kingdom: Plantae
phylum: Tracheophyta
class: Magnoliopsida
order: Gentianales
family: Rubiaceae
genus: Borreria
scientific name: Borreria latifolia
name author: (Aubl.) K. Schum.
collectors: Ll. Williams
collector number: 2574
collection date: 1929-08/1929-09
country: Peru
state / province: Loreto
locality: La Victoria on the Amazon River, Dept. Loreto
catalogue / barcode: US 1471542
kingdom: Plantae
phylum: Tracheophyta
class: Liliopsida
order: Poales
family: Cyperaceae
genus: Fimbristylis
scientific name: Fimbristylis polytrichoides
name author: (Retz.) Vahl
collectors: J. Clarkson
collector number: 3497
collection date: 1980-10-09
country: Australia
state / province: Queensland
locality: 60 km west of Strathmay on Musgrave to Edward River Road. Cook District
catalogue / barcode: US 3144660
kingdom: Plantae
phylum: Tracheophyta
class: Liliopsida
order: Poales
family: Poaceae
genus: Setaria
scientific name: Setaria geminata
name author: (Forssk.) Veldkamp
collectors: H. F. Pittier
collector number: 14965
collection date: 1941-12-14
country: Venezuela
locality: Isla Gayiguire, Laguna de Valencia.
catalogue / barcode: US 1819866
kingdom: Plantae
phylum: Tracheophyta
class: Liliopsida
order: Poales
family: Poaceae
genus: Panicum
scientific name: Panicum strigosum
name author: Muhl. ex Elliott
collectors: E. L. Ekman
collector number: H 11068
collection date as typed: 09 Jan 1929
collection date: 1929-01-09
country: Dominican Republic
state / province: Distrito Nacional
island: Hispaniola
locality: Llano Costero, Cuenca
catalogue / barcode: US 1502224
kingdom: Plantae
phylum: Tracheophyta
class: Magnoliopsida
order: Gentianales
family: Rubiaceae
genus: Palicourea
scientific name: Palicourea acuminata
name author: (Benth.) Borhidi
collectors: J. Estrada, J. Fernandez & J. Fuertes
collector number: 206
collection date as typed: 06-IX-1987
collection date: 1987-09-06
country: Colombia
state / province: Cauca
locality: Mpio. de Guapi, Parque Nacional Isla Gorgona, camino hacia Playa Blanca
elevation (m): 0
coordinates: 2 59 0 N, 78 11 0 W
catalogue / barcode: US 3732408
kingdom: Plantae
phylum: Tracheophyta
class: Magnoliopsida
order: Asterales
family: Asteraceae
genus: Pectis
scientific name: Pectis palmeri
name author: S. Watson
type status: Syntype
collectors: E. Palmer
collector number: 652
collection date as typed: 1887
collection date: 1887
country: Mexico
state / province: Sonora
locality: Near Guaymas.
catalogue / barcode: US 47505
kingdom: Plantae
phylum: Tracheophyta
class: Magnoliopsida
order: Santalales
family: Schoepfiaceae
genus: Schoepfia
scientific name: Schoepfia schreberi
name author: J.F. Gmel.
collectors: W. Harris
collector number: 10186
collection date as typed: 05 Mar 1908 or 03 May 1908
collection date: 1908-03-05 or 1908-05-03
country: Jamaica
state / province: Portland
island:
■ ■ ■ ■
• _What is required_: Reproduce every line of the entries above verbatim, from the first entry through the last.

• _Answer for the task_:
kingdom: Plantae
phylum: Tracheophyta
class: Magnoliopsida
order: Gentianales
family: Rubiaceae
genus: Borreria
scientific name: Borreria latifolia
name author: (Aubl.) K. Schum.
collectors: Ll. Williams
collector number: 2574
collection date: 1929-08/1929-09
country: Peru
state / province: Loreto
locality: La Victoria on the Amazon River, Dept. Loreto
catalogue / barcode: US 1471542
kingdom: Plantae
phylum: Tracheophyta
class: Liliopsida
order: Poales
family: Cyperaceae
genus: Fimbristylis
scientific name: Fimbristylis polytrichoides
name author: (Retz.) Vahl
collectors: J. Clarkson
collector number: 3497
collection date: 1980-10-09
country: Australia
state / province: Queensland
locality: 60 km west of Strathmay on Musgrave to Edward River Road. Cook District
catalogue / barcode: US 3144660
kingdom: Plantae
phylum: Tracheophyta
class: Liliopsida
order: Poales
family: Poaceae
genus: Setaria
scientific name: Setaria geminata
name author: (Forssk.) Veldkamp
collectors: H. F. Pittier
collector number: 14965
collection date: 1941-12-14
country: Venezuela
locality: Isla Gayiguire, Laguna de Valencia.
catalogue / barcode: US 1819866
kingdom: Plantae
phylum: Tracheophyta
class: Liliopsida
order: Poales
family: Poaceae
genus: Panicum
scientific name: Panicum strigosum
name author: Muhl. ex Elliott
collectors: E. L. Ekman
collector number: H 11068
collection date as typed: 09 Jan 1929
collection date: 1929-01-09
country: Dominican Republic
state / province: Distrito Nacional
island: Hispaniola
locality: Llano Costero, Cuenca
catalogue / barcode: US 1502224
kingdom: Plantae
phylum: Tracheophyta
class: Magnoliopsida
order: Gentianales
family: Rubiaceae
genus: Palicourea
scientific name: Palicourea acuminata
name author: (Benth.) Borhidi
collectors: J. Estrada, J. Fernandez & J. Fuertes
collector number: 206
collection date as typed: 06-IX-1987
collection date: 1987-09-06
country: Colombia
state / province: Cauca
locality: Mpio. de Guapi, Parque Nacional Isla Gorgona, camino hacia Playa Blanca
elevation (m): 0
coordinates: 2 59 0 N, 78 11 0 W
catalogue / barcode: US 3732408
kingdom: Plantae
phylum: Tracheophyta
class: Magnoliopsida
order: Asterales
family: Asteraceae
genus: Pectis
scientific name: Pectis palmeri
name author: S. Watson
type status: Syntype
collectors: E. Palmer
collector number: 652
collection date as typed: 1887
collection date: 1887
country: Mexico
state / province: Sonora
locality: Near Guaymas.
catalogue / barcode: US 47505
kingdom: Plantae
phylum: Tracheophyta
class: Magnoliopsida
order: Santalales
family: Schoepfiaceae
genus: Schoepfia
scientific name: Schoepfia schreberi
name author: J.F. Gmel.
collectors: W. Harris
collector number: 10186
collection date as typed: 05 Mar 1908 or 03 May 1908
collection date: 1908-03-05 or 1908-05-03
country: Jamaica
state / province: Portland
island:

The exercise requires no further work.